Friday, February 17, 2012

Greece's collective nervous breakdown

Greece is a country and civilisation with a long history, the longest in Europe. But in its four thousand years of history, what it is going through now must rank as being one of the most humiliating episodes in its national history.

We'll forget about some of the ancient past for the sake of brevity; the 300 Spartans, the wars with the Persians, and so on. We'll forget Greece's occupation by the Romans for four hundred years. Moving on, we'll forget (for the moment) about the Fourth Crusade; that moment when Constantinople, Christendom's richest and most populous city at the time, as well as it's intellectual heart, was looted bare and half burned to the ground by fellow Christians. We'll forget about the Byzantine's long and painful decline after the Fourth Crusade until its eventual overthrow by the Ottoman Turks. We'll forget about Greece's occupation by the Turks for nearly four hundred years. We'll forget about Greece's occupation by the Nazis during the Second World War, and the bloody civil war afterwards. And we'll forget about the time when Greece was ruled by a brutal military junta, backed by the CIA during the middle of the Cold War.

We'll forget all that for now. It's worth remembering that words like "trauma"and "psyche", as well as pretty much most words to describe government, such as "democracy", "tyranny"
and "anarchy", are Greek. These could all be applied to describe in different ways the state of Greece today.
Greece as a nation-state is in collective meltdown. It just hasn't realised it yet. For decades (since the fall of the military junta, but moreso in recent decades), successive governments gave generous salaries and benefits to their population, in order to satisfy their wants and to garner popularity. At the same time, Greeks, from politicians down to hairdressers, were doing what they could to defraud the system, subsequently draining the government's revenue while at the same time the government was doing what it could to spend even more of it.
So it's no surprise that Greece would eventually find itself in a state of virtual bankruptcy.
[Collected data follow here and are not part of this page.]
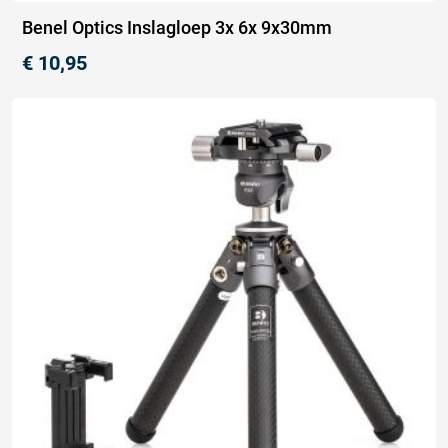
Benel Optics Inslagloep 3x 6x 9x30mm
€
10,95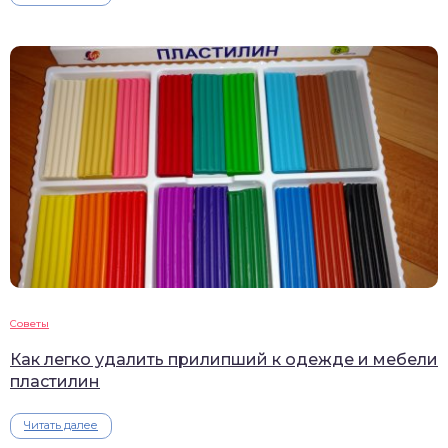
Советы
Как легко удалить прилипший к одежде и мебели
пластилин
Читать далее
The question was what to do when the government eventually was forced to admit the truth to itself and to the public.

What it did do, considering that Greece was in the Euro, along with sixteen other countries, was ask for help. And because of the collective nature of the Euro (that when one country is screwed, the rest may well follow) the European Central Bank (mostly bankrolled by Germany, the Eurozone's strongest country) was obliged to provide it.
But Germany and the ECB were not in a sympathetic frame of mind, and in order to give Greece the money it needed to keep functioning, it asked for a lot in return, and (as the Greeks did not have trustworthy history of keeping to commitments) in a fairly short space of time. The result of that? The Greek government is forced to tear the guts out of its own institutions: government assets sold off to (foreign) privatisation; massive government lay-offs, salaries and pensions cut and cut again; meanwhile taxes are increased again and again. The consequence? Fury on the streets; 100,000 homeless in Athens; middle-class workers forced to queue for church handouts - a population and a country of modern Europeans, reduced to virtual poverty to pay off a loan.

Greece, in other words, is no longer in control of its own fate. The government, paralysed by the fear of being kicked out of the Eurozone and having to fend for itself under its own currency on one hand, and a fury at being a virtual hostage to a foreign power on the other, is stuck in a death-spiral trajectory. But this death-spiral of poverty is due to last for several more years at least, if Greece is to pay back its debts to the ECB/Germany. Meanwhile, in the real Greece, outside the parliament, it is clear the people cannot tolerate this forever. Already there has been looting and burning of buildings.

Greeks have been here before, though a long time ago. The Fourth Crusade of 1204 occurred when Crusaders were sent to Constantinople, then the capital of the Byzantine (Greek) Empire, in order to replace one emperor with his nephew on the throne. The nephew had promised a large financial reward to the Crusaders for this service. However, the empire at this time was practically bankrupt due to governmental mismanagement. The Crusaders forced the nephew, once installed on the throne, to raise taxes and loot the churches of gold and valuables. Riots were not long in coming, and within a matter of months the nephew was forced from the throne and replaced by a Greek who was not a pawn of the Crusaders. As a result of this, the Crusaders attacked the city a second time; this time, when they entered the city, it was looted bare of valuables and partially burned to the ground.

Greece these days is in a similar bind of its own making; only now, instead of being held hostage to Crusaders, it is held hostage to bankers in Frankfurt.

It's not Germany's or the ECB's fault that Greece is a financial colony. Greece could have decided that the best thing to do, given the kind of strict conditions that the ECB offered, was to choose to leave the Euro and fend for itself, using its own strategy. Some German politicians, secretly would prefer that; it would make it easier for them, and easier on the stability of the Eurozone.

There is to be an election in Greece in a couple of months, and I guess the question that most Greeks will be asking when the make their vote will be "Who runs Greece?". It is up to them to decide.